> [Document segment]
==================================================
40 signs you're a fabulous fitness freak

Are you a fabulous fitness freak? If you can relate to some of the items on this list, odds are, you are:

  1. Your wardrobe consists of mostly spandex.
  2. You felt personally attacked when Lululemon got sued for those see-through pants.
  3. You smell up the room with tuna and hard boiled eggs at lunch.
  4. Stretching while you wait for the copier at work is normal, right?
  5. You have to write down all the group exercise classes you want to take because there are so many, you get them mixed up.
  6. Various fun runs and races dominate your weekends.
  7. Your tennis shoes smell like a wrestling team's locker room.
  8. They also display some kind of neon color.
  9. The staff at Lululemon can thank you for half of last month's paycheck.
  10. You own more sports bras than regular ones.
  11. When you buy a pair of workout pants, you always do the butt check. And you know what I'm talking about when I say, "butt check."
  12. You exchange gifts with your favorite yoga teachers during the holidays.
  13. You know it's not really about how you look, but how working out makes you feel.
  14. Then again, dropping those two pants sizes wasn't so painful either.
  15. Despite the inches lost in your waistline, you're still five pounds heavier when you step on the scale. Must be the muscle.
  16. You've been known to lift more than the guy next to you.
  17. Every song on your iPod is upbeat, workout music.
  18. Your playlists are titled things like "Gym," "Running" and "Workout Mix."
  19. Logging a quick run at the gym always turns into a death match with the person running next to you.
==================================================
> [Collected data entries]

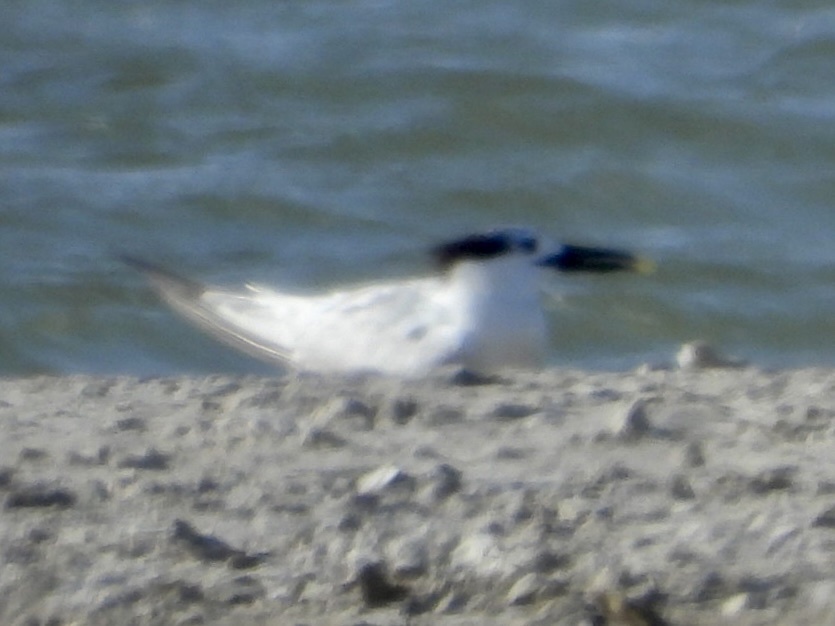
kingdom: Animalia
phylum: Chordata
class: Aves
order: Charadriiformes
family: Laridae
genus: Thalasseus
==================================================
> [What to work on]
a) Can you output the part of the fitness-freak list starting at "1. Your wardrobe" and ending at "than regular ones.", word for word?
b) Do these statements agree with the fitness-freak list? (i) Your tennis shoes smell like a wrestling team's locker room. (ii) You own fewer sports bras than regular ones. (iii) Fun runs and races dominate your weekdays. Answer yes or no for each, quoting the deciding words of the list.
c) Will you take the fitness-freak list further from where it stops?
These rows were drawn from a separate source.

> [Per-task outputs]
a)
1. Your wardrobe consists of mostly spandex.
  2. You felt personally attacked when Lululemon got sued for those see-through pants.
  3. You smell up the room with tuna and hard boiled eggs at lunch.
  4. Stretching while you wait for the copier at work is normal, right?
  5. You have to write down all the group exercise classes you want to take because there are so many, you get them mixed up.
  6. Various fun runs and races dominate your weekends.
  7. Your tennis shoes smell like a wrestling team's locker room.
  8. They also display some kind of neon color.
  9. The staff at Lululemon can thank you for half of last month's paycheck.
  10. You own more sports bras than regular ones.

b)
(i) Yes: "Your tennis shoes smell like a wrestling team's locker room."
(ii) No: "You own more sports bras than regular ones."
(iii) No: "Various fun runs and races dominate your weekends."

c)
  20. Your friends call you crazy when you set you alarm for 5 am to squeeze in a workout before work, but you know it's the only way to make it through your day in one piece.
  21. Who needs a chair when you have an exercise ball?
  22. You pass when your friends try those crazy cleanse diets. You'd rather run an extra four today than starve yourself.
  23. Speaking of food, anything with extreme amounts of protein is your number one favorite meal.
  24. The elliptical? Please.
  25. Pinterest is not for wedding planning. It's for finding new, healthy recipes.
  26. You got caught sneaking your boyfriend's deodorant. It's just so much stronger than yours.
  27. You'd rather someone compliment your toned muscles than your outfit.
  28. A couple toenails are missing from that last long run and you're totally OK with that.
  29. You'd rather log a half marathon than wear six-inch heels for 13.1 minutes.
  30. Your white Ts are now yellow Ts, but for some reason, you keep them around.
  31. So what if you eat six meals a day? You just burned 800 cal at the gym.
  32. Food is the main focus of your day. All meetings, assignments and social activities are centered around what you're eating and when.
  33. Those fitness energy drinks are a load of crap... unless they make you lift an extra few pounds. Then you're all in.
  34. Bailing on workout plans is friendship suicide in your mind.
  35. Your cell rarely leaves its running band.
  36. While friend's are devouring People and Us Weekly, you're all over Fitness Magazine and Women's Health.
  37. When you do catch up on celeb gossip, you really only care about who gained 35 pounds and who lost their baby fat the fastest and how.
  38. Your birthday list consists of a gym membership, more workout clothes and a new Camelback.
  39. Who needs coffee when you have adrenaline to wake you up?
  40. You feel great, you look great and you're fabulously fit.